Kiffen nur noch pur

Von Juli an gilt auch in den Niederlanden das Rauchverbot — die Coffeeshops trifft das besonders

Freitag, 18. April 2008

AMSTERDAM. Noch zwei Monate können Cannabis-Liebhaber in niederländischen Coffee shops ihre Joints rauchen. Dann ist Schluss: Vom 1. Juli an ist auch in den Niederlanden das Rauchen in Gaststätten verboten. Eine Ausnahme bilden die 750 Coffeeshops im Land nicht.

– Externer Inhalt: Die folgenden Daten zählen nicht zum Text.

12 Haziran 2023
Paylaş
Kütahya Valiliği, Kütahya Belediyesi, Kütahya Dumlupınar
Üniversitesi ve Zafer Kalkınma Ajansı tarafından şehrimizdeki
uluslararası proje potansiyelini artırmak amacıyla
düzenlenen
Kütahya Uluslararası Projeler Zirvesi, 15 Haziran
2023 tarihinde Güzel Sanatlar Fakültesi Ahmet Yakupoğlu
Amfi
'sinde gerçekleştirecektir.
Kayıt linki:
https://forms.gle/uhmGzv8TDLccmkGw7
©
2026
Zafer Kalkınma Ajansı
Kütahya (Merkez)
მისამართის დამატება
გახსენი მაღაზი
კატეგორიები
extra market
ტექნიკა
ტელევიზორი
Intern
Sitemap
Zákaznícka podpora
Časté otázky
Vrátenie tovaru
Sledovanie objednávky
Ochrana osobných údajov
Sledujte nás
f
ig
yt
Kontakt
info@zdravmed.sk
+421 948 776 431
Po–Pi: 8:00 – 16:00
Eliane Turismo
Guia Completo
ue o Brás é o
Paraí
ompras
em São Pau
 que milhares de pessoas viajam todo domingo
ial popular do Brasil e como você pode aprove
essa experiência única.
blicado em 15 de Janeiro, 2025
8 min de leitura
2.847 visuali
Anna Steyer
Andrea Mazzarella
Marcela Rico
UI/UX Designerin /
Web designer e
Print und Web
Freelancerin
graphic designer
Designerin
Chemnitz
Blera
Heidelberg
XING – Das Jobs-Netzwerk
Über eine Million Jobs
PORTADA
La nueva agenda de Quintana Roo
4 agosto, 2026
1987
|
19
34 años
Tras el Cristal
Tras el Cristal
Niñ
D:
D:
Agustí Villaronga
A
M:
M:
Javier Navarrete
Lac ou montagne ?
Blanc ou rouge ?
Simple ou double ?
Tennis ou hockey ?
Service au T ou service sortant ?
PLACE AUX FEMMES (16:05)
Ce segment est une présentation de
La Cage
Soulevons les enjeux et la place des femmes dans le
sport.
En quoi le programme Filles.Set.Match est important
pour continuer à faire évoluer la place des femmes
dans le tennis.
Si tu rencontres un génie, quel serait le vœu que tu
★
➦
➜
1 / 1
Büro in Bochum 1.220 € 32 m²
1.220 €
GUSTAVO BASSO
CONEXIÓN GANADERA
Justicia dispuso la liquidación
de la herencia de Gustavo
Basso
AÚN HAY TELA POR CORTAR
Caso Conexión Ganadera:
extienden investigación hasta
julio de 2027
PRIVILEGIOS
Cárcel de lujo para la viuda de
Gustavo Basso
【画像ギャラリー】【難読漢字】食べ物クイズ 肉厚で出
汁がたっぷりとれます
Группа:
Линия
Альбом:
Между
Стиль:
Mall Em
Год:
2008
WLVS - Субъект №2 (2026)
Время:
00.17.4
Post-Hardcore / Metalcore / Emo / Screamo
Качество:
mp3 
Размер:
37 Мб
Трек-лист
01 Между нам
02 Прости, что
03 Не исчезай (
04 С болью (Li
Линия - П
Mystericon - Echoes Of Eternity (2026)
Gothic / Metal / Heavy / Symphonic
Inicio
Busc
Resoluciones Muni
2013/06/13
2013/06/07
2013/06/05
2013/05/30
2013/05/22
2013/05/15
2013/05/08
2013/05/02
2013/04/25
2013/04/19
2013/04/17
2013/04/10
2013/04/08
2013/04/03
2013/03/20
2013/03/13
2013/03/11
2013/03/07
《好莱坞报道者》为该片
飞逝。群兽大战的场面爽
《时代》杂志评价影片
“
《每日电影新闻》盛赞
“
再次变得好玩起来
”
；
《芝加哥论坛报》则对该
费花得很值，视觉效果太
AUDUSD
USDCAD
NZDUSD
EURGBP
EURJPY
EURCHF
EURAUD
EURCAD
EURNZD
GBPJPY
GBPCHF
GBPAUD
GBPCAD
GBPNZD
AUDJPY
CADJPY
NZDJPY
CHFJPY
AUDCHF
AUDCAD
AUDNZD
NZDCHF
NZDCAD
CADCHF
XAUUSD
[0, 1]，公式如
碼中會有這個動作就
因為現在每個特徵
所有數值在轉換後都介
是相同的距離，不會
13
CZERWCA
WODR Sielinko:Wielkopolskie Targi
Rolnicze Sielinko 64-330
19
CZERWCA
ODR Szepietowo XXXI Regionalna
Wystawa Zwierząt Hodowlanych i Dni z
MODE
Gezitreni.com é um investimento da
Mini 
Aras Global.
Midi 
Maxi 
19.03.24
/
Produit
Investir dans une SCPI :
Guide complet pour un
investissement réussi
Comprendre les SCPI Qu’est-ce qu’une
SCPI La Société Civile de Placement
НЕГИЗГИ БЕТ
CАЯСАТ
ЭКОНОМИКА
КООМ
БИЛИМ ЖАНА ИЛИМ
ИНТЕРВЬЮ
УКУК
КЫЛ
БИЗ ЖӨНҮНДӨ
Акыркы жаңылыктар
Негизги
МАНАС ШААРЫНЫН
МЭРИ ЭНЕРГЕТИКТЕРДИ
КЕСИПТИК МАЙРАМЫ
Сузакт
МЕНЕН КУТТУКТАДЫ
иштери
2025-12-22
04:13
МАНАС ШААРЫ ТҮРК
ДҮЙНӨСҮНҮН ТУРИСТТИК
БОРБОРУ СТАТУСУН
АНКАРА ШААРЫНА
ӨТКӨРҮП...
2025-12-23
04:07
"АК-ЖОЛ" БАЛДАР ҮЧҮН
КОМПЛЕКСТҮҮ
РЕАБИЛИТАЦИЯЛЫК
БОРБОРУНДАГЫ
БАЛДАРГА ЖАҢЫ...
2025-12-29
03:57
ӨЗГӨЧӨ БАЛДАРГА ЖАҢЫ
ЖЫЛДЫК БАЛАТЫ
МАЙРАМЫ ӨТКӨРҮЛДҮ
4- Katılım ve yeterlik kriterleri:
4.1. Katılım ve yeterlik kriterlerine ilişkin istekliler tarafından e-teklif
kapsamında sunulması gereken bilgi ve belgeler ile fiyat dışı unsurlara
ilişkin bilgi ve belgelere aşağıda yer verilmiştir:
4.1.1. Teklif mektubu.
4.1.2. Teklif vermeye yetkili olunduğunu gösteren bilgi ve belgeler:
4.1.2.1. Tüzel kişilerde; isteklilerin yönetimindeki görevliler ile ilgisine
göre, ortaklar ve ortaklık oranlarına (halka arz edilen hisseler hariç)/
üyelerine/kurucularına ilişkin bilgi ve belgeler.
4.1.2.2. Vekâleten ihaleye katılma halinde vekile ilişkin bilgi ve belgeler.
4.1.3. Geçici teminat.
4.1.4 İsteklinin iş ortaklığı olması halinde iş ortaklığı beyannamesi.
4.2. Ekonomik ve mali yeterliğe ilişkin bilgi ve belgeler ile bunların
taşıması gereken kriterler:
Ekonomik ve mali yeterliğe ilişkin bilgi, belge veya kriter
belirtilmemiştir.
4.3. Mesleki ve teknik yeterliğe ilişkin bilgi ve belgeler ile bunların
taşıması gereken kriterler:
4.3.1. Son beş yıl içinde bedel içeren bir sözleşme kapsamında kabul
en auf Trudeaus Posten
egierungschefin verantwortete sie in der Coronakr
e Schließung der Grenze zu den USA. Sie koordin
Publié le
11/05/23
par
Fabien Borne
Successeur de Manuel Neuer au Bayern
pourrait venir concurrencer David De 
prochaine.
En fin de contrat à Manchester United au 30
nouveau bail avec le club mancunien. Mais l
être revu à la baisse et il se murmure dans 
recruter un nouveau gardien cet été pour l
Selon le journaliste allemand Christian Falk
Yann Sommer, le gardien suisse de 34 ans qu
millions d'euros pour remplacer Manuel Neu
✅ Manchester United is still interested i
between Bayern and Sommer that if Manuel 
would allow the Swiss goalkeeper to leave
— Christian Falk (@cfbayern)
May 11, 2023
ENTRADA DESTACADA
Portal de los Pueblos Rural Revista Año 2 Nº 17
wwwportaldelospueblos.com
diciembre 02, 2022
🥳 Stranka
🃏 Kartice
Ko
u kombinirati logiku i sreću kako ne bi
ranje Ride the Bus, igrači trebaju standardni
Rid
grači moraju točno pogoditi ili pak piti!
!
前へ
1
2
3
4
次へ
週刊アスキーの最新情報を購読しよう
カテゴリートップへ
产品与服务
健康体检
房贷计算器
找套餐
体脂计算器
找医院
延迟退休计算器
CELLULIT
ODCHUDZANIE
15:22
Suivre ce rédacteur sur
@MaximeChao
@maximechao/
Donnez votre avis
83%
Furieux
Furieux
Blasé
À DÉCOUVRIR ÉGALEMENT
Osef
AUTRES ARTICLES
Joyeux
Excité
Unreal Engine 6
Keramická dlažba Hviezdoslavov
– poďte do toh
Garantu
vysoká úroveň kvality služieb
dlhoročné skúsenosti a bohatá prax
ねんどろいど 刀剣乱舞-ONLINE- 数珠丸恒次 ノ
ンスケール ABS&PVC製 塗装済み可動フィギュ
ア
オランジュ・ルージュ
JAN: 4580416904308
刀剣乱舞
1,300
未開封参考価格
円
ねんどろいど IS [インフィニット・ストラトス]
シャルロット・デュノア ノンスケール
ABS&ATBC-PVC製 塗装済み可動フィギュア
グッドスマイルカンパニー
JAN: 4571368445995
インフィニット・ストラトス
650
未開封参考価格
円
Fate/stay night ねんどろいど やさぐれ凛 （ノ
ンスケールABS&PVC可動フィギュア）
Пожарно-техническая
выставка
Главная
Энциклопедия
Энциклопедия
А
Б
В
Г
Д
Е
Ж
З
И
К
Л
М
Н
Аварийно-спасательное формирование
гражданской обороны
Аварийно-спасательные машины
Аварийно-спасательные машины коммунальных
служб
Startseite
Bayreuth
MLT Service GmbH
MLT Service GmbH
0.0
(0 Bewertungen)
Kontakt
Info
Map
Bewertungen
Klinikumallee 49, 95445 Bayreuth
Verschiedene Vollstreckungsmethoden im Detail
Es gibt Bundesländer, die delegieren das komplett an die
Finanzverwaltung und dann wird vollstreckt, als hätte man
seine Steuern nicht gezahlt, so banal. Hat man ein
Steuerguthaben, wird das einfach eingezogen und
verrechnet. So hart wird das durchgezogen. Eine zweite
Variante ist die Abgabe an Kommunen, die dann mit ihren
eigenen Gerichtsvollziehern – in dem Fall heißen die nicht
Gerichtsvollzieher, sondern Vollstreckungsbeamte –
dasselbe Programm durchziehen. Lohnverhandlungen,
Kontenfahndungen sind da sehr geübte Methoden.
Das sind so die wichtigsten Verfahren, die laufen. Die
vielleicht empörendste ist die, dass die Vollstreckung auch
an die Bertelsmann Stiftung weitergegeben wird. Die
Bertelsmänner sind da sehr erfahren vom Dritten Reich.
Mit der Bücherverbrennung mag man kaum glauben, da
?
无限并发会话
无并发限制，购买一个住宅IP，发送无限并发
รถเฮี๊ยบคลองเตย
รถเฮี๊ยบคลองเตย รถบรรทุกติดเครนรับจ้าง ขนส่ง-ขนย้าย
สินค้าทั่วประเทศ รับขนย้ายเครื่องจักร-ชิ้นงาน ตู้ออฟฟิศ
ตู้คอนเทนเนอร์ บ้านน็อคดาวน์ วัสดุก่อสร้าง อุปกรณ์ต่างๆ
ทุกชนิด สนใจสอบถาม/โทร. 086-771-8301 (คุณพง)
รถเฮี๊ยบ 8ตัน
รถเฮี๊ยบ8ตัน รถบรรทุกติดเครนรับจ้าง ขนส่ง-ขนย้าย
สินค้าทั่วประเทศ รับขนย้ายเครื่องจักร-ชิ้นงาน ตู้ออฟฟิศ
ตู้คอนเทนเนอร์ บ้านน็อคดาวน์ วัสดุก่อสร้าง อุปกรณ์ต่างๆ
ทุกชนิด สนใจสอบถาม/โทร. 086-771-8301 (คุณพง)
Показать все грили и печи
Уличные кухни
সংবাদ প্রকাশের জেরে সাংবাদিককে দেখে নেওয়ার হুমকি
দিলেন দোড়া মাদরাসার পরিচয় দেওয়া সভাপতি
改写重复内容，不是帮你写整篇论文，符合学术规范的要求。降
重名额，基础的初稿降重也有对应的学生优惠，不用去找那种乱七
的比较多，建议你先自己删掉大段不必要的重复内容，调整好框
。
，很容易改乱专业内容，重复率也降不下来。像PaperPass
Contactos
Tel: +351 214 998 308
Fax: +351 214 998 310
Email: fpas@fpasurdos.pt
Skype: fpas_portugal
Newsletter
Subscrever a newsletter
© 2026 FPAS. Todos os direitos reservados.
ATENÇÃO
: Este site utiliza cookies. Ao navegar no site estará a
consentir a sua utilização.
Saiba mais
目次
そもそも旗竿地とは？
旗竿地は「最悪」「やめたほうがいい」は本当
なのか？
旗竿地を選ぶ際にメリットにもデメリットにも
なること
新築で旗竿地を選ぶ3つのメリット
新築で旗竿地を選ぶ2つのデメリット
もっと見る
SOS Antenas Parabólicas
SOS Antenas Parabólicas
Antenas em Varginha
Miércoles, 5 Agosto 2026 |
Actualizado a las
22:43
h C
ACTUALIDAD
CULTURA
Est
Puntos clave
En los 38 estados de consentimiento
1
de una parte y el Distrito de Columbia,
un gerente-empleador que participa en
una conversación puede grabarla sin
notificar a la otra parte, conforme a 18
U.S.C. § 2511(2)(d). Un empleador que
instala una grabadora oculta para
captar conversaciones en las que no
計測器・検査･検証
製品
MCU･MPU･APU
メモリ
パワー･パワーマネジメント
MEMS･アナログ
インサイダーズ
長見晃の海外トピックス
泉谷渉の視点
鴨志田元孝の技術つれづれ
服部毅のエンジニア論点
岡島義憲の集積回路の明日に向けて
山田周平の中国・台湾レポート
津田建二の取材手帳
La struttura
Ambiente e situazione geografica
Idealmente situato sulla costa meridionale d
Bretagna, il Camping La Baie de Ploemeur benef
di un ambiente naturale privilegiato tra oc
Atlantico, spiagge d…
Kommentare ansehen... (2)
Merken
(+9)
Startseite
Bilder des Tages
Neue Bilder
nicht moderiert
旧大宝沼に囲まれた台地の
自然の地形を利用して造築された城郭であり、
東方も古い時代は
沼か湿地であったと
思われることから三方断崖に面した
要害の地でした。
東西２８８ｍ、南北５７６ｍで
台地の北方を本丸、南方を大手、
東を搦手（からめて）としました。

Das Gesetz verbietet das Rauchen von Tabak und damit auch von tabakhaltigen Joints. Haschisch und Marihuana darf in Coffeeshops aber weiterhin pur, also ohne Tabak, geraucht werden. Denn dabei entsteht weniger Rauch, der — und das ist das Entscheidende — nicht so gesundheitsgefährdend sein soll wie der von Tabak. Doch pur raucht nach Schätzungen von Coffeeshopmitarbeitern nur jeder fünfte Gast seinen Joint, den meisten sei das zu stark.

Die nationale Coffeeshopvereinigung der Niederlande bemühte sich vergeblich um eine Ausnahmereglung. Der niederländische Gesundheitsminister, Ab Klink von der christdemokratischen Partei CDA, antwortete schriftlich: "Arbeitnehmer in Coffeeshops haben ebenso wie Arbeitnehmer anderer Dienstleistungsbereiche ein Recht darauf, vor den Folgen des Tabakrauchs geschützt zu werden."

Droht den Coffeeshops nun das Aus? Gerade bei Jüngeren leisten sie einen erheblichen Beitrag zur touristischen Beliebtheit der Niederlande. "Keineswegs!" , sagt Martijn van Bennekom. Sein Coffeeshop in Amsterdam ist seit Februar rauchfrei, als erster im ganzen Land. Inzwischen sind 225 seinem Beispiel gefolgt. "Ich rauche seit neun Monaten keine Joints mehr und finde es herrlich, nicht mehr den ganzen Tag im Qualm stehen zu müssen" , so Van Bennekom. Und von Umsatzeinbußen keine Spur.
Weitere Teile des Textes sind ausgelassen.